**Text provided**

+ + + +

Judge ad hoc of the International Court of Justice
- Incumbent
- Assumed office 2017

President of the International Criminal Tribunal for the former Yugoslavia
- In office 17 November 2005 – 4 November 2008
- Preceded by: Theodor Meron
- Succeeded by: Patrick Lipton Robinson

Vice-President of the International Criminal Tribunal for the former Yugoslavia
- In office 27 February 2003 – 17 November 2005
- Preceded by: Mohamed Shahabuddeen
- Succeeded by: Kevin Parker [nl]

Judge of the International Criminal Tribunal for the former Yugoslavia
- In office 1 February 2001 – 31 December 2017
- Preceded by: Antonio Cassese

Personal details
- Born: 21 February 1939 (age 87) Milan, Italy

= Fausto Pocar =

Italian jurist (born 1939)

Fausto Pocar (born 21 February 1939) is an Italian jurist who served as a judge of the International Criminal Tribunal for the former Yugoslavia from 2000 to 2017 and its president from 2005 to 2008.

==Biography==
He is professor emeritus of International Law at the University of Milan, where he also taught Private International Law and European Law, and where he served many years as Faculty Dean and Vice-Rector. From 1984-2000, he was an elected member of the Human Rights Committee of the United Nations, serving as the committee's chair from 1991-92.

Pocar served in the Italian delegation to the UN General Assembly in New York and to the United Nations Commission on Human Rights in Geneva several times. He also served as Italian delegate in the UNCOPUOS (UN Committee on the Peaceful Uses of Outer Space) and its Legal SubCommittee.

In 1999, he was appointed as a judge to the International Criminal Tribunal for the Former Yugoslavia (ICTY), and was Vice-President of the tribunal from November 2003 to November 2005, and President from November 2005 to November 2008. He was also a member of the Appeals Chamber of the International Criminal Tribunal for Rwanda (ICTR) from 2000 until the ICTR's closure in 2015, where he presided over many cases, including the one whereby the ICTR was closed.

In 2017, Pocar was appointed Judge ad hoc of the International Court of Justice (ICJ) in the case between Ukraine and the Russian Federation. As of 2012 Pocar is President of the International Institute of Humanitarian Law (Sanremo, Italy). Pocar is a doctor honoris causa of the University of Antwerp and of the Kennedy University of Buenos Aires. In 2014 he was made Cavaliere di Gran Croce (Great Cross Knight, the highest Italian honor) by the President of the Italian Republic.

+ + + +

**Data supplied**
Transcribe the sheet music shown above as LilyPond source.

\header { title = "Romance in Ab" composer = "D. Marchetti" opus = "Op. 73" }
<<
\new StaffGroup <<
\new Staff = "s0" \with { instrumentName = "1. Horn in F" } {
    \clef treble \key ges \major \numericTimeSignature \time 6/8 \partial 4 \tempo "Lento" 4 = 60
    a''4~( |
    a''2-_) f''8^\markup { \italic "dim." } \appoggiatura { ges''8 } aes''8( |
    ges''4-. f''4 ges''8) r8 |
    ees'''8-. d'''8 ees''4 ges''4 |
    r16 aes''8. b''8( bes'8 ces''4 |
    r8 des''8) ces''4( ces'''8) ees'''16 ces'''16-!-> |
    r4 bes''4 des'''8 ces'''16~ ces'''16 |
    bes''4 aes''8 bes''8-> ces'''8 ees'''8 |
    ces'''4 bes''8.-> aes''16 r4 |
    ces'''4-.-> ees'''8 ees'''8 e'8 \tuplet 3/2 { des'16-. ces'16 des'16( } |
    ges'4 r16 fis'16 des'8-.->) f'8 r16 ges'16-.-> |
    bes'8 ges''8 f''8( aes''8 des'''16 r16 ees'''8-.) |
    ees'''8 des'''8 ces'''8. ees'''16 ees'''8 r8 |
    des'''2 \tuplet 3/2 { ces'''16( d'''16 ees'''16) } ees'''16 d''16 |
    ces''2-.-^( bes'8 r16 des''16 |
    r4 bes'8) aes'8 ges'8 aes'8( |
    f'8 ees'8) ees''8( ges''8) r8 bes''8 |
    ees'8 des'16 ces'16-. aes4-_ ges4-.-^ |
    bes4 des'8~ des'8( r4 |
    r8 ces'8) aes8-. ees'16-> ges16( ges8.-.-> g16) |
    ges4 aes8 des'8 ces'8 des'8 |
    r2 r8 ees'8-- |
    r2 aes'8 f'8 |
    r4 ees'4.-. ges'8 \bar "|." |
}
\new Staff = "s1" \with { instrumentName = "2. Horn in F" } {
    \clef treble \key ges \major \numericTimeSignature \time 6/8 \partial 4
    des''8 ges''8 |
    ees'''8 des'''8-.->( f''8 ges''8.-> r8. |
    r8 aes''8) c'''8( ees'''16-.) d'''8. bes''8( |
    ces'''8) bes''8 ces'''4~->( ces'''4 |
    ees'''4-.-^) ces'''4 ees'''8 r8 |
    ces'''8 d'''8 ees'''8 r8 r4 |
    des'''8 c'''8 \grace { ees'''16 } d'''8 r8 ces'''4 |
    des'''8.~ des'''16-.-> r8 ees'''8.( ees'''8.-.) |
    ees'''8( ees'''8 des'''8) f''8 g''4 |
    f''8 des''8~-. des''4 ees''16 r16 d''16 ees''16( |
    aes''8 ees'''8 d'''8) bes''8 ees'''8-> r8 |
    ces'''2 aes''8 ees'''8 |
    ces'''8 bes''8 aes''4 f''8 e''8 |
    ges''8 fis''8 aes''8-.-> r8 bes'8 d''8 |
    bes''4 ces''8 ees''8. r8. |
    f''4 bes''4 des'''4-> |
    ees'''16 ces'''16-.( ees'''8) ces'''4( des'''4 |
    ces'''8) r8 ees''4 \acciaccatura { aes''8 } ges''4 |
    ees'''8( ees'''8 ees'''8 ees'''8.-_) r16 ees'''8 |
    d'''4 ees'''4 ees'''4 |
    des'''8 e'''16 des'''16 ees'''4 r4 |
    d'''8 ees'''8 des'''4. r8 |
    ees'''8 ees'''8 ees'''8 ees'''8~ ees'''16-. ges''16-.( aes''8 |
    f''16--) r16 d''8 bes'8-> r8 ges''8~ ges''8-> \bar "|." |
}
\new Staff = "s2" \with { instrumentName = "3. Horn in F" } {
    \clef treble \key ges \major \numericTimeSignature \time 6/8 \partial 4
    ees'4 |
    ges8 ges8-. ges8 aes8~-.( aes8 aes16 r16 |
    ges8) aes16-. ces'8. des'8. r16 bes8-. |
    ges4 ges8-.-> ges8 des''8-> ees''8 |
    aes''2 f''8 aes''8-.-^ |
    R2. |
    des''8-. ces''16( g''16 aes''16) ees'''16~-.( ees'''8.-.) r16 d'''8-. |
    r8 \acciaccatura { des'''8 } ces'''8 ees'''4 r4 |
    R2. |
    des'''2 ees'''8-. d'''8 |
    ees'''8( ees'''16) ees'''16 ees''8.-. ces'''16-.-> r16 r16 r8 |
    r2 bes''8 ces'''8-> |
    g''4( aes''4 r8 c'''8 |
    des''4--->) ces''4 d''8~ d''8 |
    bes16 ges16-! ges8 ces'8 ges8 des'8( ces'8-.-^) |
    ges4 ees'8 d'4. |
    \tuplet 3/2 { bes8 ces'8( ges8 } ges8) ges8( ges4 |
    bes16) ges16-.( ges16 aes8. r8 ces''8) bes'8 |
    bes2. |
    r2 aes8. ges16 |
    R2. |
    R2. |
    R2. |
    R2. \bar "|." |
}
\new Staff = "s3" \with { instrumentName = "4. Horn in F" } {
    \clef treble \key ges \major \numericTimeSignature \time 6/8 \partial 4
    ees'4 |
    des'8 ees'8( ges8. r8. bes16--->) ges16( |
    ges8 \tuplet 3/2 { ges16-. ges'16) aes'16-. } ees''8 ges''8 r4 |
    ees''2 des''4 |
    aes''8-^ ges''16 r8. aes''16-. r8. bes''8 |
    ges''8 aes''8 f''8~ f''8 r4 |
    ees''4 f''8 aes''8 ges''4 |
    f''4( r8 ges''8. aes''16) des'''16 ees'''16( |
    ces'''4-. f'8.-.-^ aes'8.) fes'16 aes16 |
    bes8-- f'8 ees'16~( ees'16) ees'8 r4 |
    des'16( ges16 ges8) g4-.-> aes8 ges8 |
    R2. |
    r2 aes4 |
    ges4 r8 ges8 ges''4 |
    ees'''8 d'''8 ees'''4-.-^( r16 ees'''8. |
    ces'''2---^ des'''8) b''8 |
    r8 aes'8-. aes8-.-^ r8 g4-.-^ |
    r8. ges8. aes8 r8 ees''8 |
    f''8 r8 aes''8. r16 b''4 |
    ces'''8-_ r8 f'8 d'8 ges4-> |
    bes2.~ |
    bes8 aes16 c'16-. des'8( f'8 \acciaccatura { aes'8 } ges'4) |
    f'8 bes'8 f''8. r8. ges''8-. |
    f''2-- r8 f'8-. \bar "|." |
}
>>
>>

+ + + +

**Activity**
Who are all the people the Fausto Pocar text lists as having preceded or succeeded him in an office? Answer from the Fausto Pocar text alone.

**Written solution**
Theodor Meron, Patrick Lipton Robinson, Mohamed Shahabuddeen, Kevin Parker, Antonio Cassese